Den eigentlichen Entwurf erarbeitete ein Verfassungsrat mit 25 Mitgliedern, wobei jede Isländerin und jeder Isländer getreu den Prinzipien von Wikis und Liquid Democracy online Änderungen vorschlagen und am Text mitschreiben konnte. Das Ergebnis strebte nicht nur neue Formen der direkten Demokratie über Referenden an, sondern schrieb auch ein Recht auf Zugang zum Internet fest.
In einer 2012 durchgeführten unverbindlichen Volksbefragung hatten zwischen 58 und 84 Prozent der Abstimmenden die sechs zur Verfassungsänderung gestellten Fragen mit Ja beantwortet.
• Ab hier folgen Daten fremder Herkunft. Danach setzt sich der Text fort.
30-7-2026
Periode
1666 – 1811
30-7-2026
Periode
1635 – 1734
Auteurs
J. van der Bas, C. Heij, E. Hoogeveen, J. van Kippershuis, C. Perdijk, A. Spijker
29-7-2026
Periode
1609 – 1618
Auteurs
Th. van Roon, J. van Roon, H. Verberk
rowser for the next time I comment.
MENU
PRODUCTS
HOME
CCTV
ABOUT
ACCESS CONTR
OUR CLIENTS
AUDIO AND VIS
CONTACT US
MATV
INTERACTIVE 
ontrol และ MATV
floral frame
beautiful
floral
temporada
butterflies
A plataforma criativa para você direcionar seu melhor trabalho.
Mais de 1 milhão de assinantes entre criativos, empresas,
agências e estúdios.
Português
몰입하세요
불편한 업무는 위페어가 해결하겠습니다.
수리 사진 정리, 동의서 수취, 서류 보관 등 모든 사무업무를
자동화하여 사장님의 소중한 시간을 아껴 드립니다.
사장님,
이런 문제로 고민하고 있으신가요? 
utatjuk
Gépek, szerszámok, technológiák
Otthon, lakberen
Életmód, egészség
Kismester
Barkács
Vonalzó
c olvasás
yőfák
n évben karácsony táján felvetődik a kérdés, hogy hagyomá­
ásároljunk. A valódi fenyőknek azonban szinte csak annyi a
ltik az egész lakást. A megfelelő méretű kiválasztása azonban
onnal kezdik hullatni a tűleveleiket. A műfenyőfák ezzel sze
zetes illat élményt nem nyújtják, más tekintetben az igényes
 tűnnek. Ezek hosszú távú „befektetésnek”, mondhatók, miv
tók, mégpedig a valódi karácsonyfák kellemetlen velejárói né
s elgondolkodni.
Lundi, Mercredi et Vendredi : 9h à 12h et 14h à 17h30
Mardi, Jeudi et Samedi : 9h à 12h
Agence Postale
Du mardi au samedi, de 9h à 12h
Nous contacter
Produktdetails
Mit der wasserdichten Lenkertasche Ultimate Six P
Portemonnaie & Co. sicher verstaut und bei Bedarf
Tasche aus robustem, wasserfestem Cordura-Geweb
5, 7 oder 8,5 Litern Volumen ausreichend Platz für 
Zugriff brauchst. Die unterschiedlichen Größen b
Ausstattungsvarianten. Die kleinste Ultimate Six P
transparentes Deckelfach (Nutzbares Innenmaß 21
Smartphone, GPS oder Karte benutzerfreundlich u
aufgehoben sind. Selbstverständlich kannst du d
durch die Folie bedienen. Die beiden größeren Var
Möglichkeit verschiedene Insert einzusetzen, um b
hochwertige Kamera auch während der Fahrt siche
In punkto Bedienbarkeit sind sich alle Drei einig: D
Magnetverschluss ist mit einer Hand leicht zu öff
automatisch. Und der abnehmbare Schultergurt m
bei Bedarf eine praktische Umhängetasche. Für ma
Trotzdem wurde der Entwurf nicht Verfassungswirklichkeit. Trotzdem wurde der Entwurf nicht Verfassungswirklichkeit.
In diesem CitiDem-Seminar wird Jón Ólafsson die langfristigen Auswirkungen des partizipativen und auf Crowdsourcing basierenden Verfassungsreformprozesses in Island in den 2010er Jahren erörtern. Welche Lehren lassen sich daraus für die Bürgerbeteiligung und konsensorientierte Verfassungsänderungen ziehen?
Jón Ólafsson ist Professor an der Fakultät für Geisteswissenschaften, Isländische und Vergleichende Kulturwissenschaften der Universität Island.